We watched a 12-foot long alligator climb out of the water and find a good spot in the sun for a nap. We saw a huge male jaguar emerge from his den and heard him howl lustily for the female that is housed nearby (the new jaguar habitat is a work of architectural and ecological art, and must be seen to understand how cool it is). We observed flamingos duel with each other over some perceived slight until one slinked away in pink shame. And by the end of the day — a rather hot and humid one — we finally found our spirit animal:
This rhino simply collapsed and went to sleep on its lunch, sort of like what I almost did during the 10-course dinner on Friday.
We left the zoo around 3:00 or so and headed in search of something cold and Mexicany, and ended up at Mi Tierra. No visit to San Antonio is complete with a stop at that fabled restaurante, although thinking we could get a table in less than an hour on a Sunday afternoon was the height of naivety.

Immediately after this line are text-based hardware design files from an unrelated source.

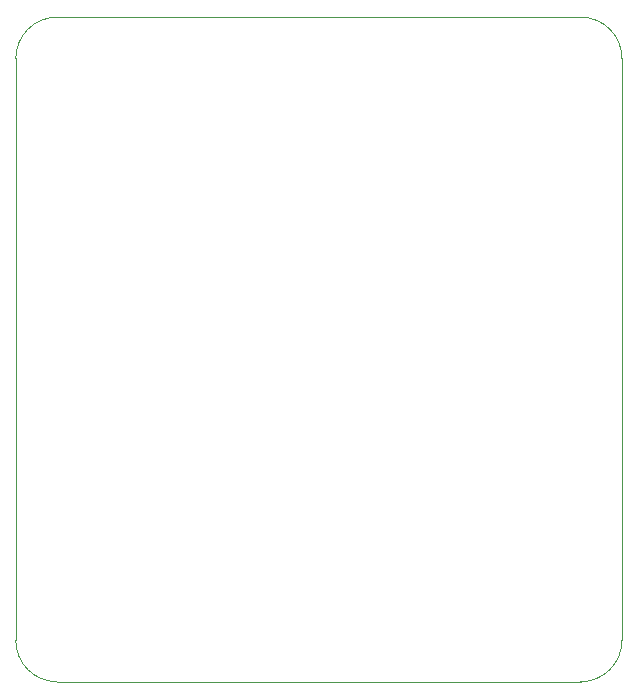
<source format=gm1>
G04 #@! TF.GenerationSoftware,KiCad,Pcbnew,(5.99.0-10613-g4d227d2d2b)*
G04 #@! TF.CreationDate,2021-06-17T11:01:32+05:30*
G04 #@! TF.ProjectId,rpi-cm4-base-carrier,7270692d-636d-4342-9d62-6173652d6361,v01*
G04 #@! TF.SameCoordinates,Original*
G04 #@! TF.FileFunction,Profile,NP*
%FSLAX46Y46*%
G04 Gerber Fmt 4.6, Leading zero omitted, Abs format (unit mm)*
G04 Created by KiCad (PCBNEW (5.99.0-10613-g4d227d2d2b)) date 2021-06-17 11:01:32*
%MOMM*%
%LPD*%
G01*
G04 APERTURE LIST*
G04 #@! TA.AperFunction,Profile*
%ADD10C,0.100000*%
G04 #@! TD*
G04 APERTURE END LIST*
D10*
X176850000Y-130800000D02*
X176850000Y-81534000D01*
X125524874Y-130805126D02*
X125524874Y-81534000D01*
X125524874Y-81534000D02*
G75*
G02*
X129024874Y-78034000I3500000J0D01*
G01*
X173350000Y-134300000D02*
X129024874Y-134305126D01*
X173350000Y-78034000D02*
X129024874Y-78034000D01*
X129024874Y-134305126D02*
G75*
G02*
X125524874Y-130805126I0J3500000D01*
G01*
X176850000Y-130800000D02*
G75*
G02*
X173350000Y-134300000I-3500000J0D01*
G01*
X173350000Y-78034000D02*
G75*
G02*
X176850000Y-81534000I0J-3500000D01*
G01*
M02*

</source>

Still, we persisted and we overcame.
The rest of the afternoon and early evening was spent in serious downtime mode, with much reading through closed eyelids taking place. We did break long enough to visit the hotel restaurant for a glass of Cab and some dessert; we were the only people in the joint besides the bored waitstaff. I guess most people head home on Sundays.
The next morning was a rinse-and-repeat cycle for Debbie and me: dawn run, a final Taco Hut breakfast with our friends, then pack and load and say our goodbyes. They headed south and we headed north. We were all tired and ready to get home, and, I suspect, looking forward to when we can return and do it again. (Oh look! There’s already a date on our January 2022 calendar.)